C.: Les Marrons glacés est votre dernier court-métrage. Comment le placez-vous dans votre œuvre ? Y a-t-il une cohérence avec les autres ? Ou vous aimez bien changer de sujet à chaque fois, explorer ? 

D.H.: J'aime bien changer de sujet et explorer. Tous les films que j'ai faits étaient des dessins animés avec chaque fois, le souci de transmettre une histoire avec des moyens économiques au niveau graphique. Au départ, c'est l'histoire qui m'intéresse, ce que ça raconte. J'essaie de créer des images intéressantes, mais je suis avant tout portée par l'histoire.

 

C.: Combien de temps travaillez-vous sur un film comme celui-ci  ? 

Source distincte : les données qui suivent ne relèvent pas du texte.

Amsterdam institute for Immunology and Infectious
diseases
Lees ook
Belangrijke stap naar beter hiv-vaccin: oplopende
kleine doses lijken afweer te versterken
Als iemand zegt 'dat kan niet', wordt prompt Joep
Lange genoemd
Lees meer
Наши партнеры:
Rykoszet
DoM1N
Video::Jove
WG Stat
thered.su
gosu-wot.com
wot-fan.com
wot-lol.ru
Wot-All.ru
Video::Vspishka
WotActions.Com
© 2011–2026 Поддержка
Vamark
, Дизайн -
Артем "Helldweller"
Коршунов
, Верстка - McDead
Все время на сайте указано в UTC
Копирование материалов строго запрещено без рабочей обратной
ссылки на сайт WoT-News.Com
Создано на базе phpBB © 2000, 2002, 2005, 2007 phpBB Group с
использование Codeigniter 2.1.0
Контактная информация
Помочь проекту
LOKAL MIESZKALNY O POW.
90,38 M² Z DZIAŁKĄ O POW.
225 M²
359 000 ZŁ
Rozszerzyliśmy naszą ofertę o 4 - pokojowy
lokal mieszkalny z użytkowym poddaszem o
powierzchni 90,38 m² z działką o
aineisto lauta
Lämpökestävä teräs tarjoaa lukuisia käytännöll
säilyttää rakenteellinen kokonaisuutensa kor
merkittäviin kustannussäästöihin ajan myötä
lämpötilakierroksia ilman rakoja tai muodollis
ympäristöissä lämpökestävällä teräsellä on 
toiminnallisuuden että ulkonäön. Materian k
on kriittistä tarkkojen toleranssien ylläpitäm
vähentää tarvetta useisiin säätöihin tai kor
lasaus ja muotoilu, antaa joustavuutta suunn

D.H.: Ce sont des années de préparation et de dossiers. Comme j'ai passé trois fois la commission en Belgique, il y en a une tous les quatre mois, je crois, donc c'est déjà une année de dossiers et de réécriture. Comme je n'avais pas obtenu les sous à chacune de ces commissions, on a trouvé un co-producteur français et on a également passé des commissions en France où nous n'avons pas non plus eu l'argent. Le projet a été mis au frigo quelque temps. J'ai commencé à animer, ce sont quelques mois de travail, mais je ne travaille pas à temps plein dessus. Puis j'ai enfin reçu l'aide à la finition et là j'ai pu travailler pendant trois mois à fond. Grâce à cela, j'ai pu faire appel à un musicien, une monteuse, une équipe technique et donc on a pu terminer le projet dans les meilleures conditions.

 

C.: Vous avez également engagé une comédienne pour la voix off  ?

D.H.: On n’a pas engagé de comédien, c'est moi qui fais la voix off. Au départ, cela ne devait pas être moi, mais Michel Vandam, le co-réalisateur, voulait depuis le début que ce soit moi. Au début, je ne voulais pas, j'avais l'impression que j'allais flinguer le film. Mais comme c'était le confinement, je n’ai pas eu le choix, j'ai donc fait une maquette avec mon téléphone pour pouvoir travailler. Au début c'était juste une version comme ça et puis je me suis laissée convaincre de faire la voix off.